Isaiah Birt

Isaiah Birt (1758-1837) studied for the ministry at Bristol Academy, where he became a lifelong friend of Robert Hall. Birt became co-pastor of the Baptist congregation at Plymouth in 1781, preaching in the meeting house at Liberty Fields, now Pembroke Street, Dock. Samuel Pearce was converted in 1783 through the preaching of Birt. In 1789 the meeting at Dock organized as an autonomous church, with Birt as pastor. He remained there until 1813, first at Liberty Fields and then in the new chapel at Morice Square, Dock.  Birt also preached in Saltash, where a separate church would eventually be formed. In 1798 William Steadman became his assistant pastor. Steadman would later become pastor of the congregation at Liberty Fields, with Birt remaining at Morice Square. During the early 1790s, Birt, like many Baptists, was an active supporter of the French Revolution and an opponent of the war with France, especially Pitt’s policies that seemed to infringe on the constitutional rights of Britons. Birt’s aggressive church planting in neighboring villages created enough clerical hostility that he was forced to defend himself in his Vindication of the Baptists, in Three Letters, Addressed to a Friend in Saltash (Bristol, 1793).  In 1813 he accepted the pastorate of the Baptist congregation at Cannon Street in Birmingham, where he served until 1827, at which time he retired to Hackney.
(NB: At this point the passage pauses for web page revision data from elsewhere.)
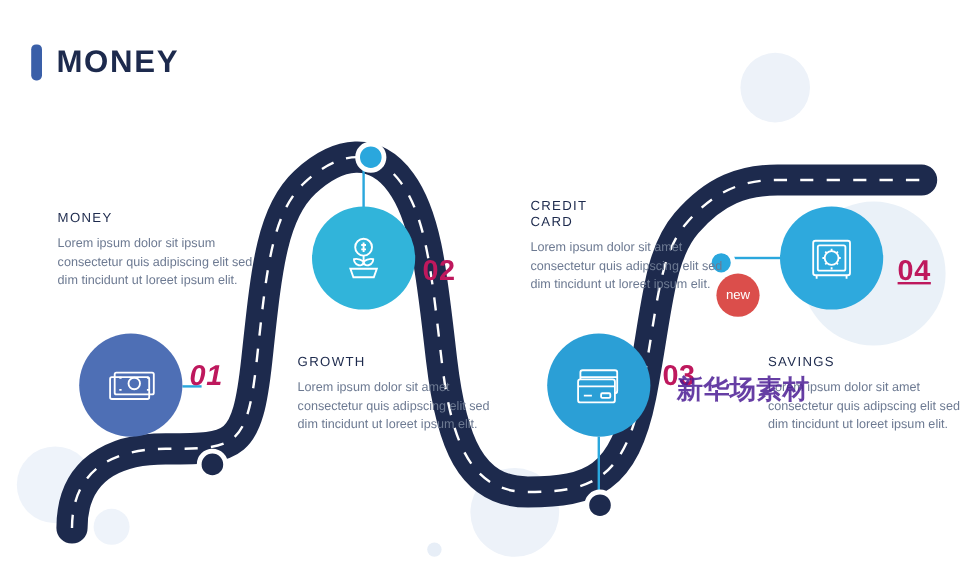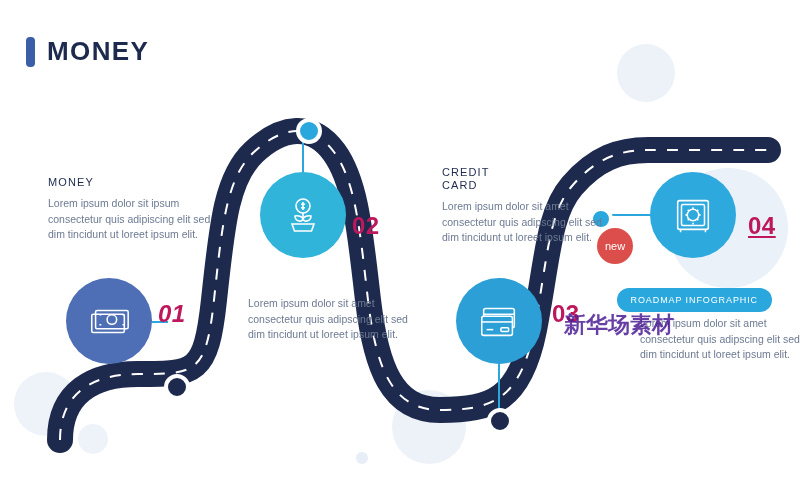--- a/index.html
+++ b/index.html
@@ -173,6 +173,7 @@
     <div class="p">Lorem ipsum dolor sit ipsum consectetur quis adipiscing elit sed dim tincidunt ut loreet ipsum elit.</div>
   </div>
   <div class="txt t2">
+    <div class="h">GROWTH</div>
     <div class="p">Lorem ipsum dolor sit amet consectetur quis adipscing elit sed dim tincidunt ut loreet ipsum elit.</div>
   </div>
   <div class="txt t3">

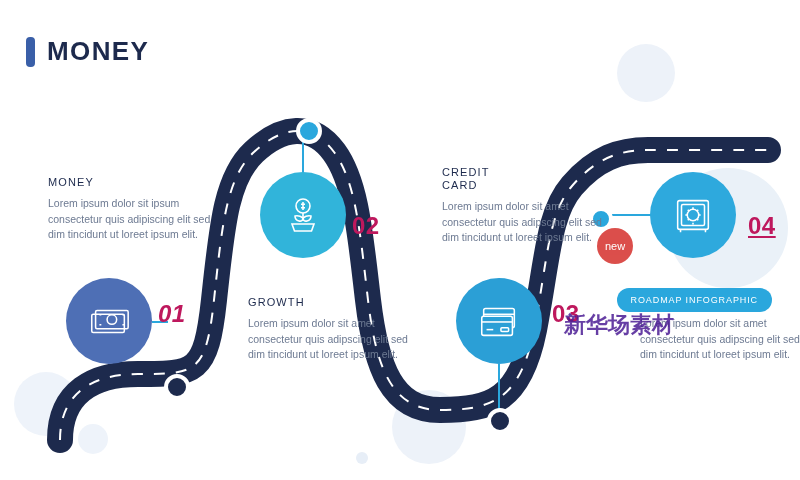--- a/index.html
+++ b/index.html
@@ -185,7 +185,6 @@
     <div class="p">Lorem ipsum dolor sit amet consectetur quis adipscing elit sed dim tincidunt ut loreet ipsum elit.</div>
   </div>
 
-  <div id="badge">ROADMAP INFOGRAPHIC</div>
 
   <div id="wm">
     <div class="seal">new</div>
See Henry M. Nicholson, A History of the Baptist Church Now Meeting in George Street Chapel, Plymouth, from 1620 (London: Baptist Union Publications, 1904), 83-85; Roger Hayden, Continuity and Change: Evangelical Calvinism among Eighteenth-Century Baptist Ministers trained at Bristol Academy, 1690–1791 (London: Baptist Historical Society, 2006), 225; DEB.